Quantify repeat element enrichment with next-generation sequencing data
Li Shen Mount Sinai School of Medicine New York, NY June 2012
INTRODUCTION
This is diffRepeats, the little brother of diffReps. It is a program used to quantify repeat elements. It takes fastq files as inputs and uses BWA to perform short read alignment. It then parses the alignment results and summarize a count table for each repeat element as a row and each fastq file as a column. Any differential analysis program can be used on this count table to find the significant elements.
PREREQUISITES
You must install BWA short read aligner and make sure "bwa" is in your PATH. diffRepeats also uses Samtools to read BAM files so you should install that too. In order to enable parallel processing, diffRepeats requires Parallel::ForkManager which can be installed from CPAN.
INSTALLATION
Installation is rather easy. Just copy diffRepeats.pl to one of your searchable directory such as ~/bin.
REPEAT ELEMENTS
Repeat elements can be downloaded from Repbase (http://www.girinst.org/repbase/). Download them as fasta format for the species desired, such as: Mus_musculus.fa.
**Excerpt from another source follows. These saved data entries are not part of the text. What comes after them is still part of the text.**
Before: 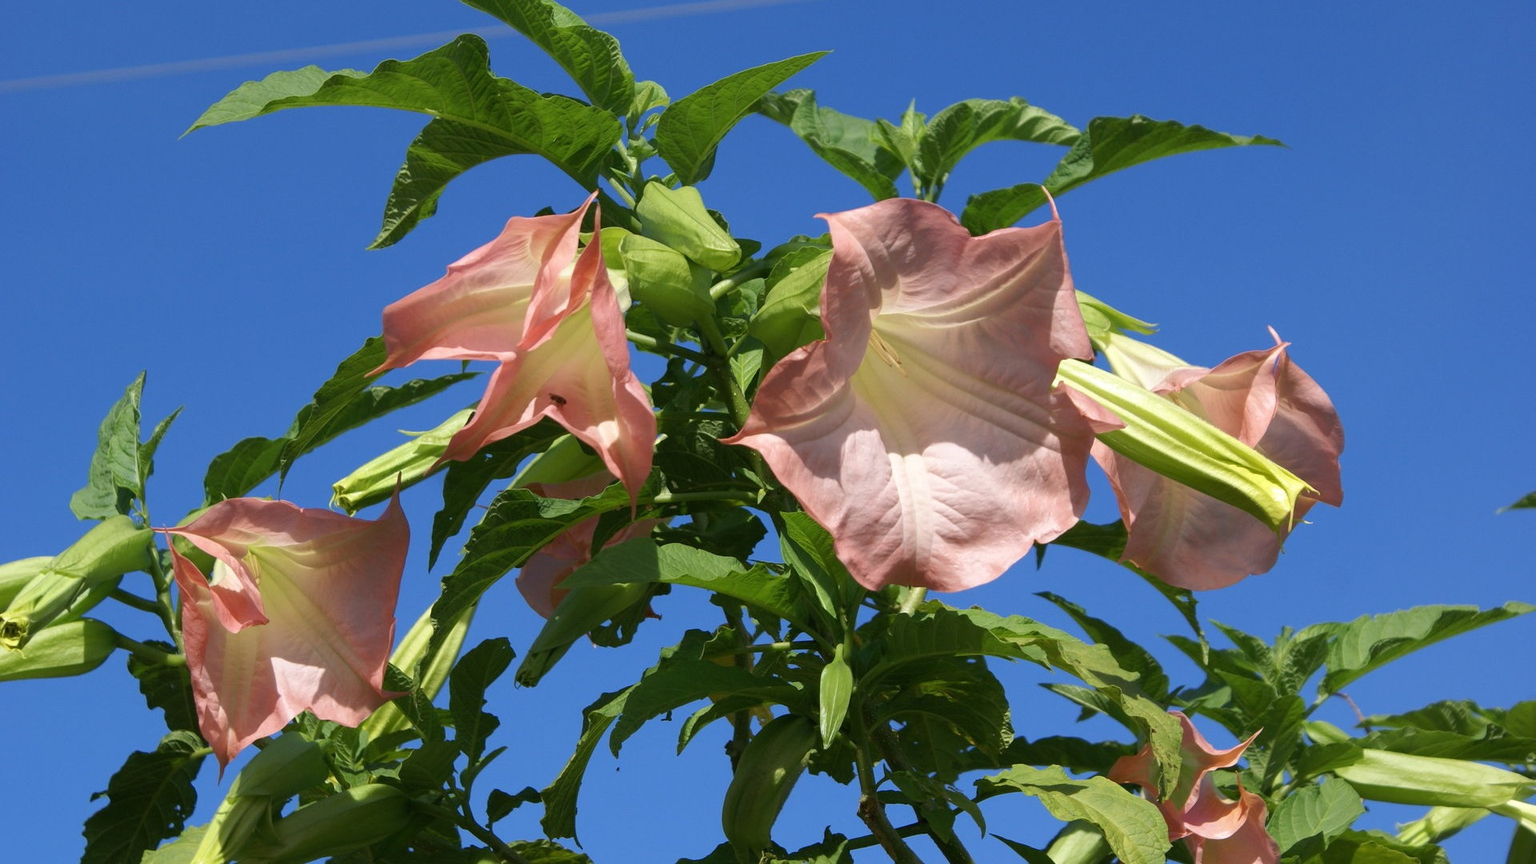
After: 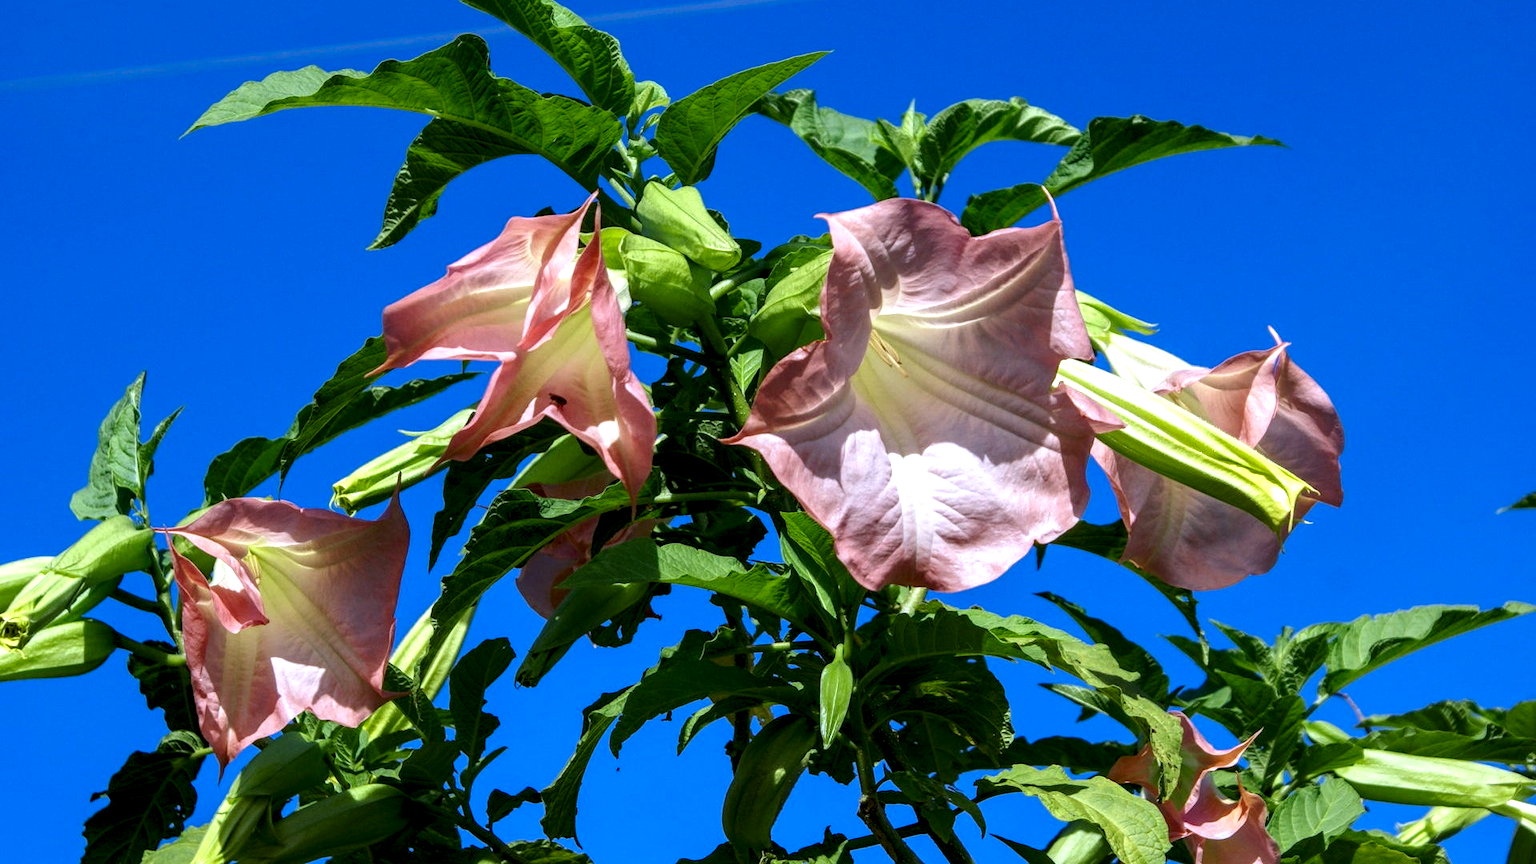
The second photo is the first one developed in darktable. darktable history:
local contrast: highlights 19%, detail 186%
color zones: curves: ch0 [(0, 0.613) (0.01, 0.613) (0.245, 0.448) (0.498, 0.529) (0.642, 0.665) (0.879, 0.777) (0.99, 0.613)]; ch1 [(0, 0) (0.143, 0) (0.286, 0) (0.429, 0) (0.571, 0) (0.714, 0) (0.857, 0)], mix -131.09%
white balance: red 0.926, green 1.003, blue 1.133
Then issue a command at console:
bwa index Mus_musculus.fa
to build an index on the fasta file. It will generate a few files which facilitate BWA to find an alignment for each shrot read.
DISCUSSION
Differential analysis for repeat elements is unique and has to be taken care of specially. This is because each repeat has multiple copies on the reference genome. Even though these copies may have evolved into slightly different versions with variable regions, they are still highly similar to each other. It is therefore extremely difficult for a short read aligner to tell them apart. With the current read length of around 100bp, it is nearly impossible to quanfity one specific copy of a repeat element. We therefore take a less ambitious goal to quantify each repeat element without specifying where they exactly locate. This is achieved by aligning the short reads to a database of repeat sequences. These repeat sequences constitute a so called "repetitive genome" which is used in sequence alignment just like a reference genome.